━━━ Data to use
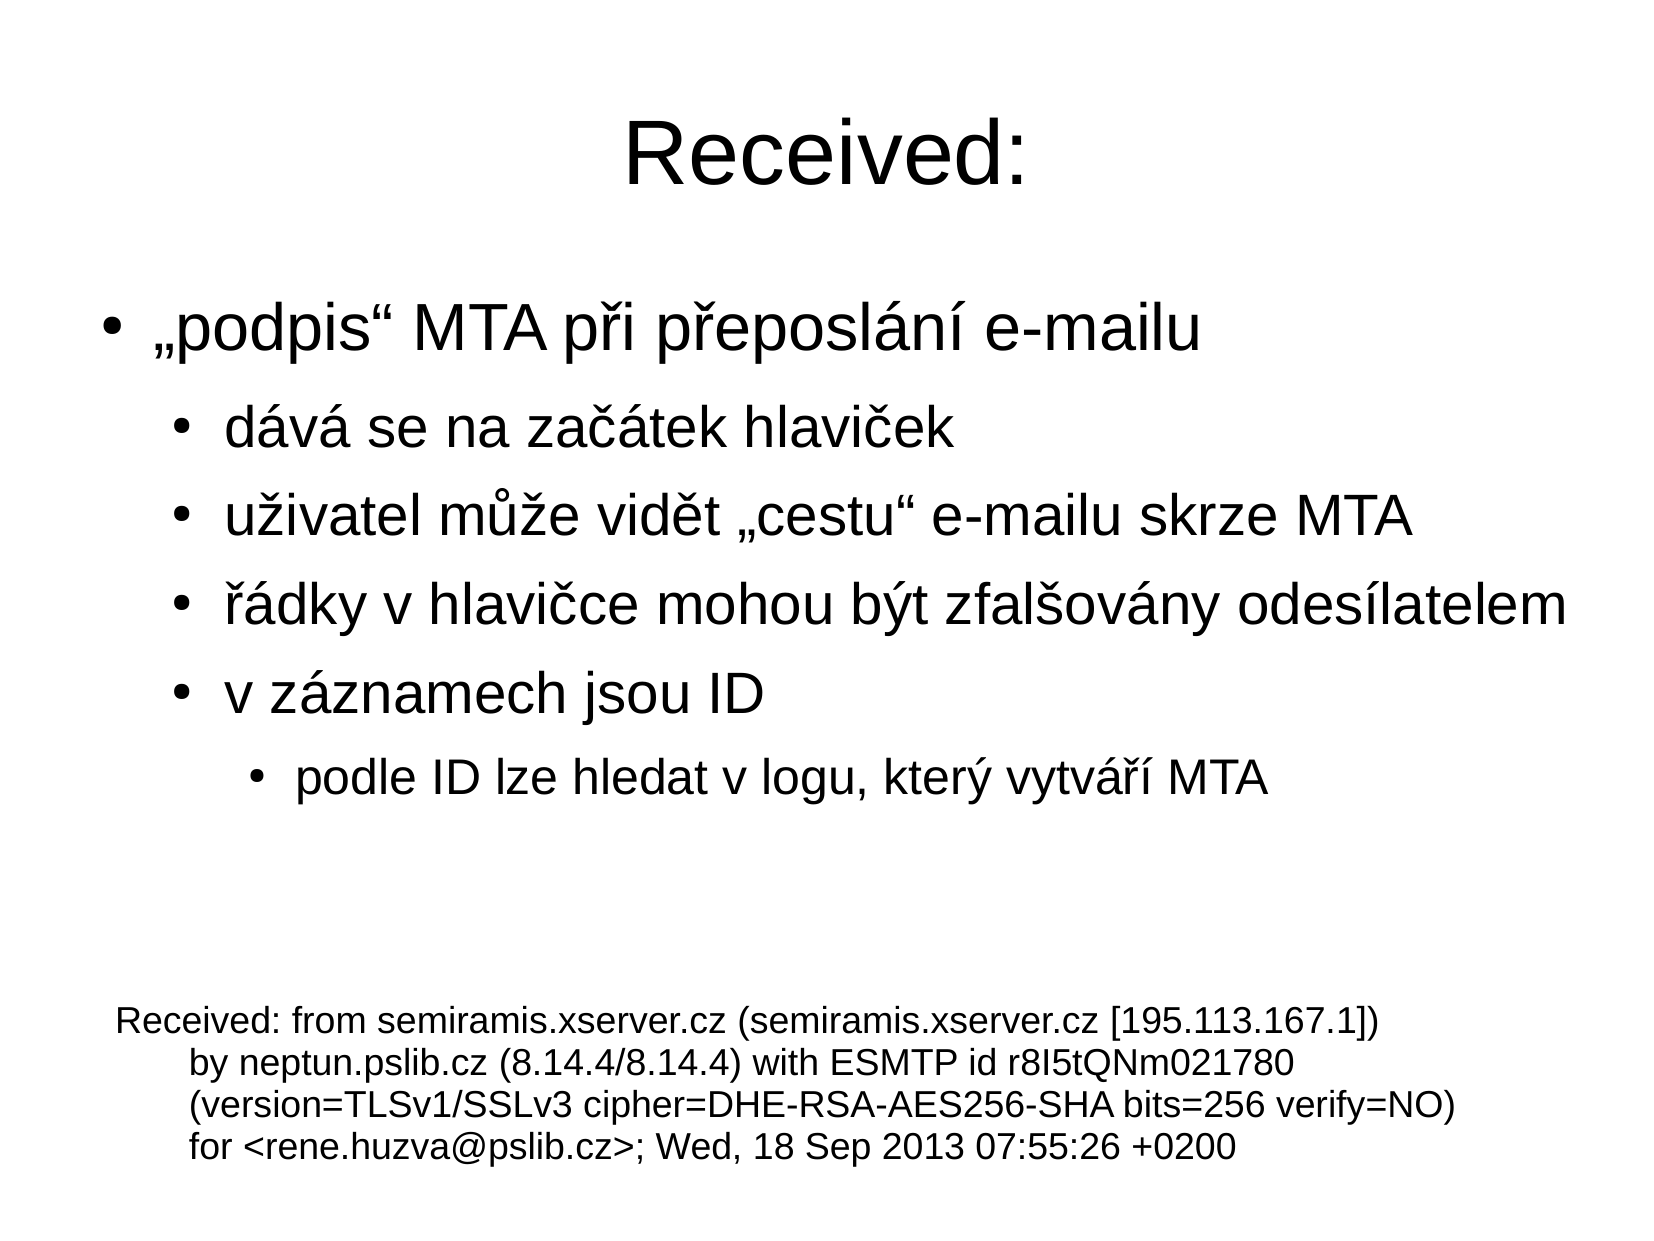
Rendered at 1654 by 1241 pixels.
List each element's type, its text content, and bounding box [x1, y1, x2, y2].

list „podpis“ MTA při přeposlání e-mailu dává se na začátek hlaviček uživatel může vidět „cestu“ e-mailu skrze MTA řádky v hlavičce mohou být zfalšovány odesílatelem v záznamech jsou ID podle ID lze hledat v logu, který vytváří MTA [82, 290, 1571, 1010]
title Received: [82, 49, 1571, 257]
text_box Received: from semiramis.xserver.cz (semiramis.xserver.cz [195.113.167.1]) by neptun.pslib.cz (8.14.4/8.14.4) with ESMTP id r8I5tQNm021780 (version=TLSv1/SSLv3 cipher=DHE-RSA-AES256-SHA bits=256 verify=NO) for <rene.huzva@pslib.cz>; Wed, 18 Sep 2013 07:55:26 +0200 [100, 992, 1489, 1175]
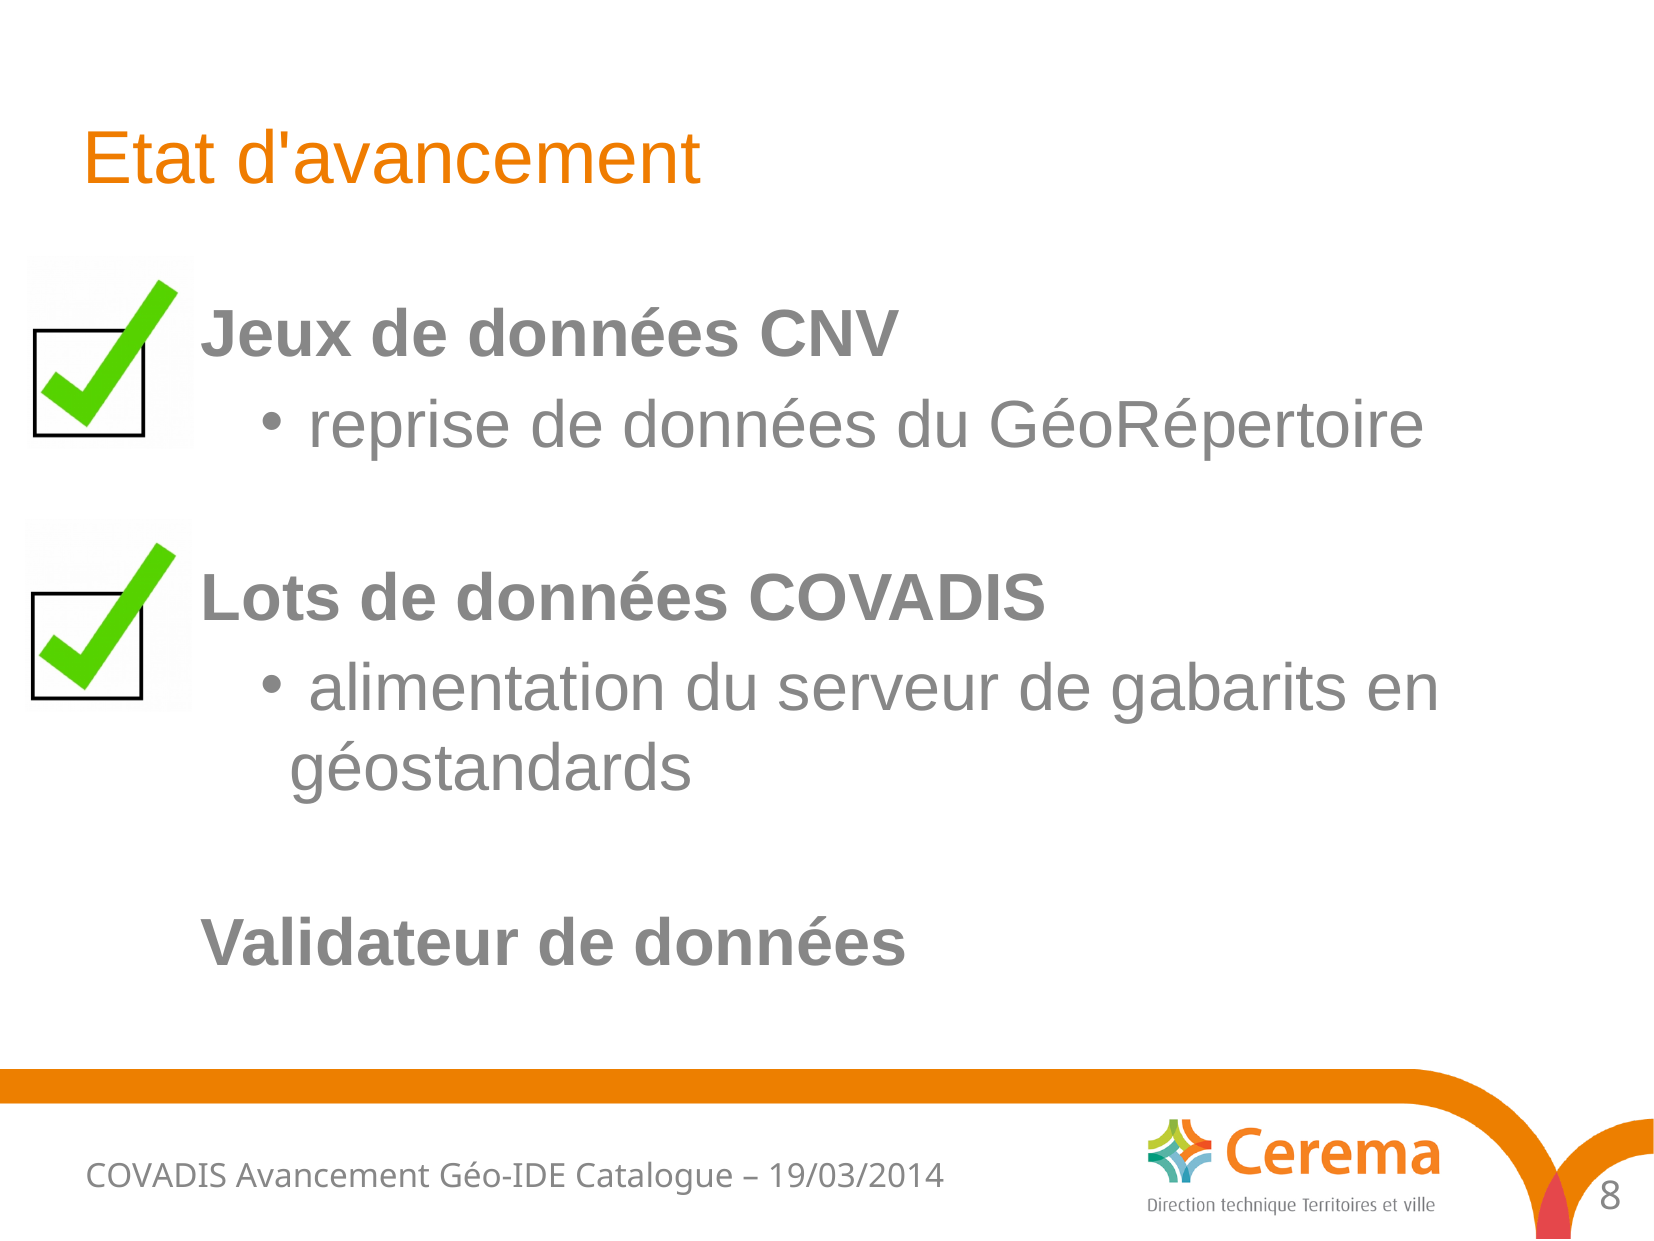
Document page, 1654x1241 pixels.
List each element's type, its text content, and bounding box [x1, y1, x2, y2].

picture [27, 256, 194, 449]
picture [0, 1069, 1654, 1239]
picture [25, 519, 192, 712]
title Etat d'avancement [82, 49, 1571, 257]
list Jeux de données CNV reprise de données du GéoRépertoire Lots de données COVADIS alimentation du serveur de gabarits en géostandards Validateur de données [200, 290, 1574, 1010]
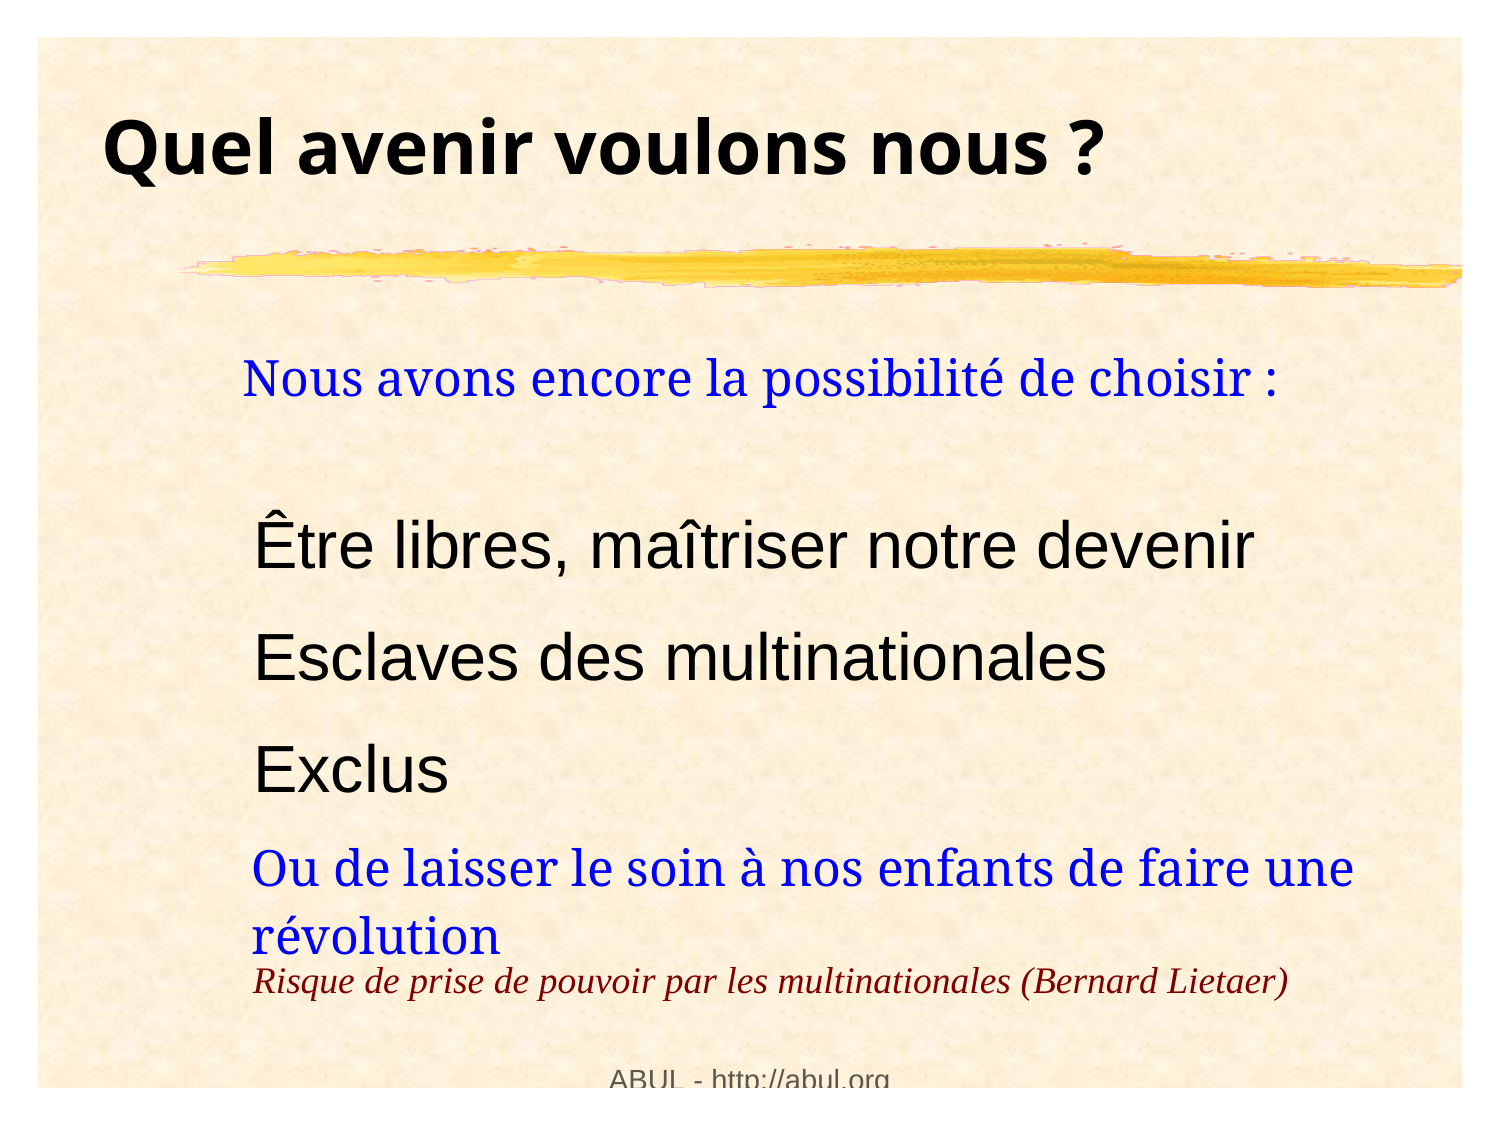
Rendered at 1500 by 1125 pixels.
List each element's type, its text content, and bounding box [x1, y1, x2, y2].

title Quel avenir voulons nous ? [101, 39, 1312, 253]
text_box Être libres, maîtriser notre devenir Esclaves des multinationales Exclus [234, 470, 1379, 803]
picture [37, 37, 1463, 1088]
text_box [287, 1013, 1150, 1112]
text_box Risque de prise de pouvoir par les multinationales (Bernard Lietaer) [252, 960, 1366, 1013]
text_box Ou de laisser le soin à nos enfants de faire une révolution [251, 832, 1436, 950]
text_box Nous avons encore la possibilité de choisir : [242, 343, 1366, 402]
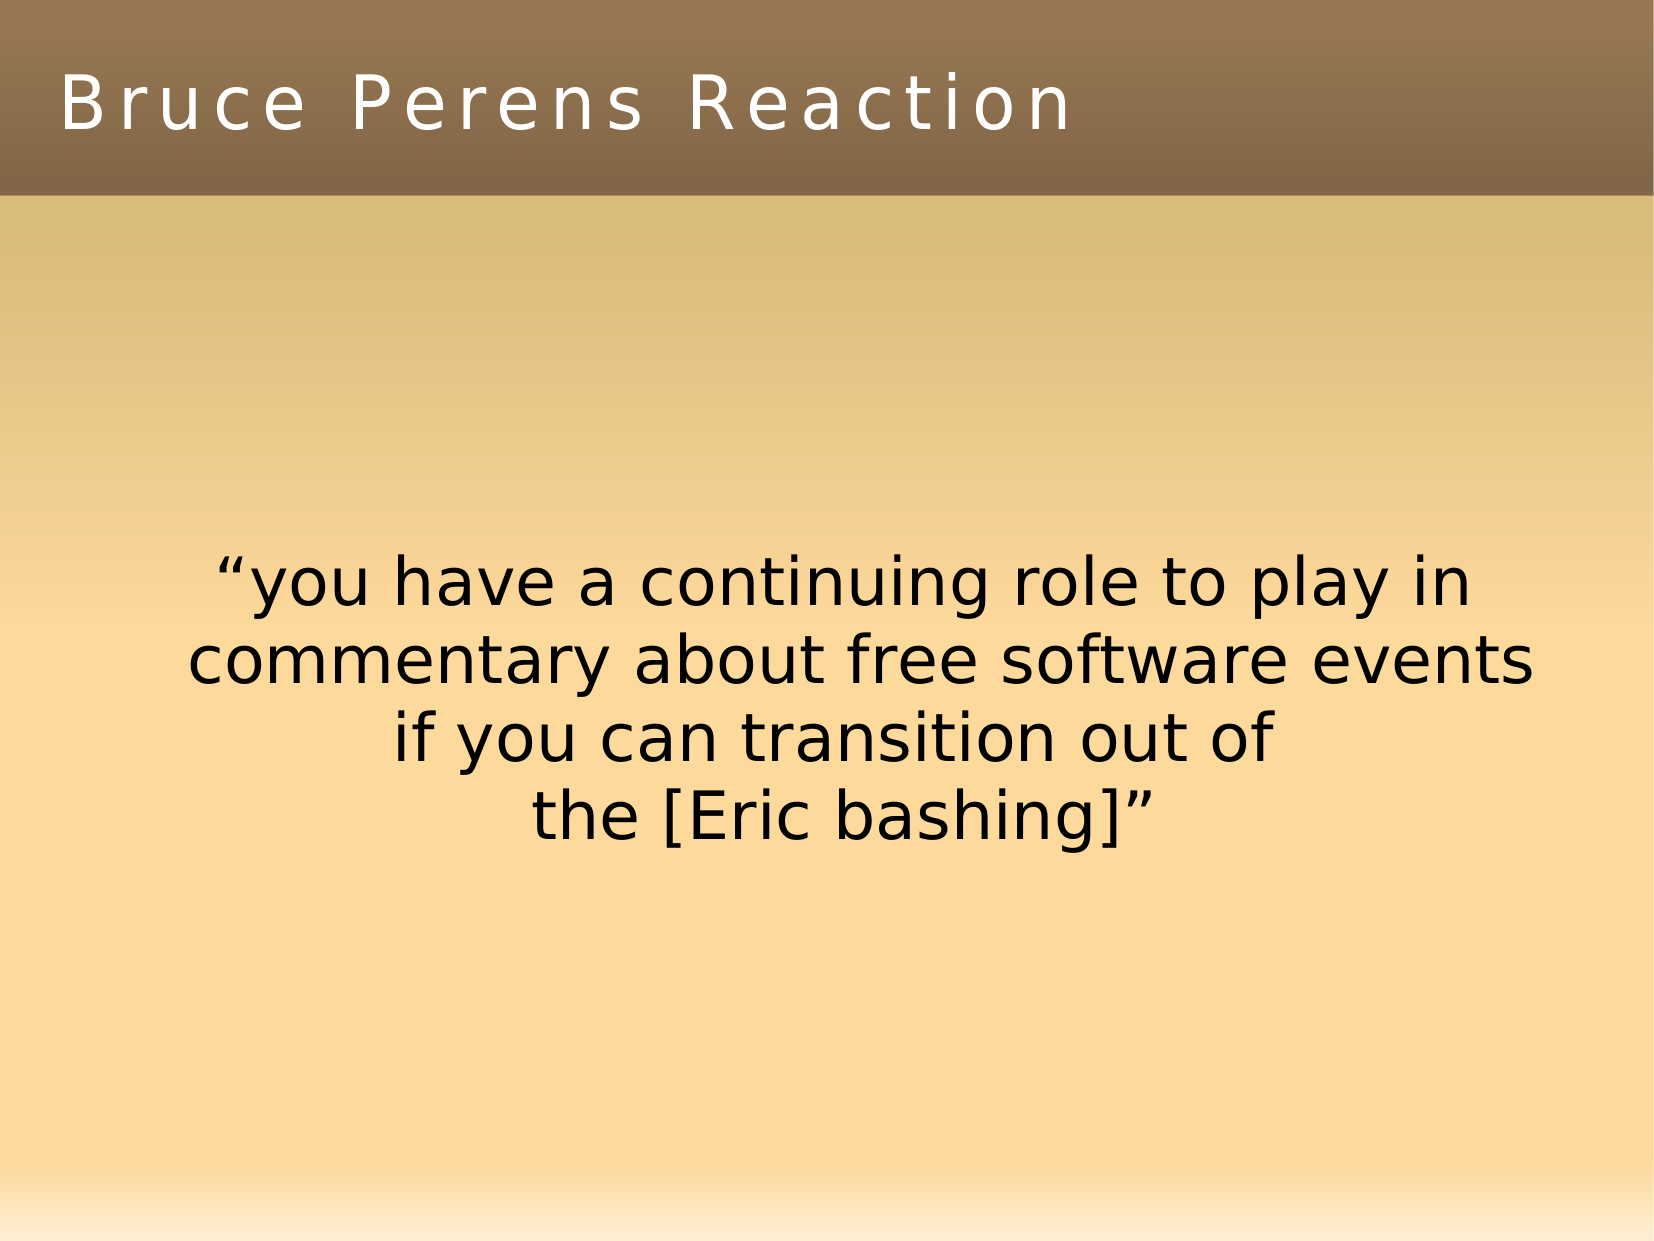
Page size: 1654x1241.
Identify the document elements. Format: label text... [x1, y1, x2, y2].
━━━━━━
Task prompt
Please lay out the listing above as a Markdown table with the columns "Row" and "Line": number each line of the whole listing, and skip blank lines. Leave the pictures out of your answer.

Complete output
| Row | Line |
|---|---|
| 1 | Rendered at 1654 by 1241 pixels. |
| 2 | List each element's type, its text content, and bounding box [x1, y1, x2, y2]. |
| 3 | list „podpis“ MTA při přeposlání e-mailu dává se na začátek hlaviček uživatel může vidět „cestu“ e-mailu skrze MTA řádky v hlavičce mohou být zfalšovány odesílatelem v záznamech jsou ID podle ID lze hledat v logu, který vytváří MTA [82, 290, 1571, 1010] |
| 4 | title Received: [82, 49, 1571, 257] |
| 5 | text_box Received: from semiramis.xserver.cz (semiramis.xserver.cz [195.113.167.1]) by neptun.pslib.cz (8.14.4/8.14.4) with ESMTP id r8I5tQNm021780 (version=TLSv1/SSLv3 cipher=DHE-RSA-AES256-SHA bits=256 verify=NO) for <rene.huzva@pslib.cz>; Wed, 18 Sep 2013 07:55:26 +0200 [100, 992, 1489, 1175] |
| 6 | Document page, 1654x1241 pixels. |
| 7 | List each element's type, its text content, and bounding box [x1, y1, x2, y2]. |
| 8 | picture [27, 256, 194, 449] |
| 9 | picture [0, 1069, 1654, 1239] |
| 10 | picture [25, 519, 192, 712] |
| 11 | title Etat d'avancement [82, 49, 1571, 257] |
| 12 | list Jeux de données CNV reprise de données du GéoRépertoire Lots de données COVADIS alimentation du serveur de gabarits en géostandards Validateur de données [200, 290, 1574, 1010] |
| 13 | Rendered at 1500 by 1125 pixels. |
| 14 | List each element's type, its text content, and bounding box [x1, y1, x2, y2]. |
| 15 | title Quel avenir voulons nous ? [101, 39, 1312, 253] |
| 16 | text_box Être libres, maîtriser notre devenir Esclaves des multinationales Exclus [234, 470, 1379, 803] |
| 17 | picture [37, 37, 1463, 1088] |
| 18 | text_box [287, 1013, 1150, 1112] |
| 19 | text_box Risque de prise de pouvoir par les multinationales (Bernard Lietaer) [252, 960, 1366, 1013] |
| 20 | text_box Ou de laisser le soin à nos enfants de faire une révolution [251, 832, 1436, 950] |
| 21 | text_box Nous avons encore la possibilité de choisir : [242, 343, 1366, 402] |
| 22 | Page size: 1654x1241. |
| 23 | Identify the document elements. Format: label text... [x1, y1, x2, y2]. |